Data for the task:
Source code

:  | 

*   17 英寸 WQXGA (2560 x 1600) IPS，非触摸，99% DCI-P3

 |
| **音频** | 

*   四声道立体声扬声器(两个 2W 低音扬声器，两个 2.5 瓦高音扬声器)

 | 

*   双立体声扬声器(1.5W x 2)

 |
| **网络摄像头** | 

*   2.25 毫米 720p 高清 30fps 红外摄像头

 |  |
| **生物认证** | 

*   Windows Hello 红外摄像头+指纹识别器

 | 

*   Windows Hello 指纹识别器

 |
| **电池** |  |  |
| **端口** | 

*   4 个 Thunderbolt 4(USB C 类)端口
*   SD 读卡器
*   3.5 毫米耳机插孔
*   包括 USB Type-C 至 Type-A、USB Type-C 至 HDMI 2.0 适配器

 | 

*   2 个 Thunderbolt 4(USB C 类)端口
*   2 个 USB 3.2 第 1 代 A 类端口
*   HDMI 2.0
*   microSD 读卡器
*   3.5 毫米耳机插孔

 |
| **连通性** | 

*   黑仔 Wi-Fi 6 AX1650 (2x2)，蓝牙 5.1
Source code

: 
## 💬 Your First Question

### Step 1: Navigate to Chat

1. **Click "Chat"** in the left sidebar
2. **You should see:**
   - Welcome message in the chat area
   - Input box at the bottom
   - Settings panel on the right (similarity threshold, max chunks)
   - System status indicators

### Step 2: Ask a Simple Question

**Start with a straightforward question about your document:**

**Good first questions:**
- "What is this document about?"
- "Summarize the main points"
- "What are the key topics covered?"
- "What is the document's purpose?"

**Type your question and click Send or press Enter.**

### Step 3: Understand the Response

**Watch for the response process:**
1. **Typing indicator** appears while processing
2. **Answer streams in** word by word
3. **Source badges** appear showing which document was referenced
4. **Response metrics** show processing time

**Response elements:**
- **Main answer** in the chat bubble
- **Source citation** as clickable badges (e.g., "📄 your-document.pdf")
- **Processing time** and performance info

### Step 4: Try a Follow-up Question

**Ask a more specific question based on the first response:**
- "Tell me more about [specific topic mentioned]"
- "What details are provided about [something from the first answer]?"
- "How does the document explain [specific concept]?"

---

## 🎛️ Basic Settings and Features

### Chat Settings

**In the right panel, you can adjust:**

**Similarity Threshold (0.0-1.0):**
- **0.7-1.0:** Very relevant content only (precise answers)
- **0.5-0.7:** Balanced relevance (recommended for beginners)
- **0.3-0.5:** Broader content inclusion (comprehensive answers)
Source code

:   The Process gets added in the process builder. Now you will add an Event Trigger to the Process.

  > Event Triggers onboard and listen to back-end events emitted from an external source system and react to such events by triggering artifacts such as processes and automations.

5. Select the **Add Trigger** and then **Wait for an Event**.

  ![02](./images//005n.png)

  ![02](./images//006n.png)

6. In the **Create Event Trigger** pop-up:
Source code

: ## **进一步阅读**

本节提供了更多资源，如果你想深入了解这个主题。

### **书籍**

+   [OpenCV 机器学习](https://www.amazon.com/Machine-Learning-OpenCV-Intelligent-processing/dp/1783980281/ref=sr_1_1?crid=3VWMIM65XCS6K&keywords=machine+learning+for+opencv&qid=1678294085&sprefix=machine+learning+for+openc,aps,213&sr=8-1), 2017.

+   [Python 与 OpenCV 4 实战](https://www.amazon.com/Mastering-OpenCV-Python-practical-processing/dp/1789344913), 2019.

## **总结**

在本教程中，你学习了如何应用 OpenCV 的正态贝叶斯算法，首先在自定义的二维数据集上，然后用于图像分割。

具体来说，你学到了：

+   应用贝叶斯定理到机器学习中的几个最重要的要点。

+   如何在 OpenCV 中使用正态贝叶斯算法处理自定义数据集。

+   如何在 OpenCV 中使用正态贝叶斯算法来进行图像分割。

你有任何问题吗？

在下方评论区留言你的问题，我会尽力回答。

Work required:
Rewrite all the items, replacing every occurrence of "Thunderbolt 4" with "USB4" and leaving everything else unchanged.

Finished exercise:
Source code

:  | 

*   17 英寸 WQXGA (2560 x 1600) IPS，非触摸，99% DCI-P3

 |
| **音频** | 

*   四声道立体声扬声器(两个 2W 低音扬声器，两个 2.5 瓦高音扬声器)

 | 

*   双立体声扬声器(1.5W x 2)

 |
| **网络摄像头** | 

*   2.25 毫米 720p 高清 30fps 红外摄像头

 |  |
| **生物认证** | 

*   Windows Hello 红外摄像头+指纹识别器

 | 

*   Windows Hello 指纹识别器

 |
| **电池** |  |  |
| **端口** | 

*   4 个 USB4(USB C 类)端口
*   SD 读卡器
*   3.5 毫米耳机插孔
*   包括 USB Type-C 至 Type-A、USB Type-C 至 HDMI 2.0 适配器

 | 

*   2 个 USB4(USB C 类)端口
*   2 个 USB 3.2 第 1 代 A 类端口
*   HDMI 2.0
*   microSD 读卡器
*   3.5 毫米耳机插孔

 |
| **连通性** | 

*   黑仔 Wi-Fi 6 AX1650 (2x2)，蓝牙 5.1
Source code

: 
## 💬 Your First Question

### Step 1: Navigate to Chat

1. **Click "Chat"** in the left sidebar
2. **You should see:**
   - Welcome message in the chat area
   - Input box at the bottom
   - Settings panel on the right (similarity threshold, max chunks)
   - System status indicators

### Step 2: Ask a Simple Question

**Start with a straightforward question about your document:**

**Good first questions:**
- "What is this document about?"
- "Summarize the main points"
- "What are the key topics covered?"
- "What is the document's purpose?"

**Type your question and click Send or press Enter.**

### Step 3: Understand the Response

**Watch for the response process:**
1. **Typing indicator** appears while processing
2. **Answer streams in** word by word
3. **Source badges** appear showing which document was referenced
4. **Response metrics** show processing time

**Response elements:**
- **Main answer** in the chat bubble
- **Source citation** as clickable badges (e.g., "📄 your-document.pdf")
- **Processing time** and performance info

### Step 4: Try a Follow-up Question

**Ask a more specific question based on the first response:**
- "Tell me more about [specific topic mentioned]"
- "What details are provided about [something from the first answer]?"
- "How does the document explain [specific concept]?"

---

## 🎛️ Basic Settings and Features

### Chat Settings

**In the right panel, you can adjust:**

**Similarity Threshold (0.0-1.0):**
- **0.7-1.0:** Very relevant content only (precise answers)
- **0.5-0.7:** Balanced relevance (recommended for beginners)
- **0.3-0.5:** Broader content inclusion (comprehensive answers)
Source code

:   The Process gets added in the process builder. Now you will add an Event Trigger to the Process.

  > Event Triggers onboard and listen to back-end events emitted from an external source system and react to such events by triggering artifacts such as processes and automations.

5. Select the **Add Trigger** and then **Wait for an Event**.

  ![02](./images//005n.png)

  ![02](./images//006n.png)

6. In the **Create Event Trigger** pop-up:
Source code

: ## **进一步阅读**

本节提供了更多资源，如果你想深入了解这个主题。

### **书籍**

+   [OpenCV 机器学习](https://www.amazon.com/Machine-Learning-OpenCV-Intelligent-processing/dp/1783980281/ref=sr_1_1?crid=3VWMIM65XCS6K&keywords=machine+learning+for+opencv&qid=1678294085&sprefix=machine+learning+for+openc,aps,213&sr=8-1), 2017.

+   [Python 与 OpenCV 4 实战](https://www.amazon.com/Mastering-OpenCV-Python-practical-processing/dp/1789344913), 2019.

## **总结**

在本教程中，你学习了如何应用 OpenCV 的正态贝叶斯算法，首先在自定义的二维数据集上，然后用于图像分割。

具体来说，你学到了：

+   应用贝叶斯定理到机器学习中的几个最重要的要点。

+   如何在 OpenCV 中使用正态贝叶斯算法处理自定义数据集。

+   如何在 OpenCV 中使用正态贝叶斯算法来进行图像分割。

你有任何问题吗？

在下方评论区留言你的问题，我会尽力回答。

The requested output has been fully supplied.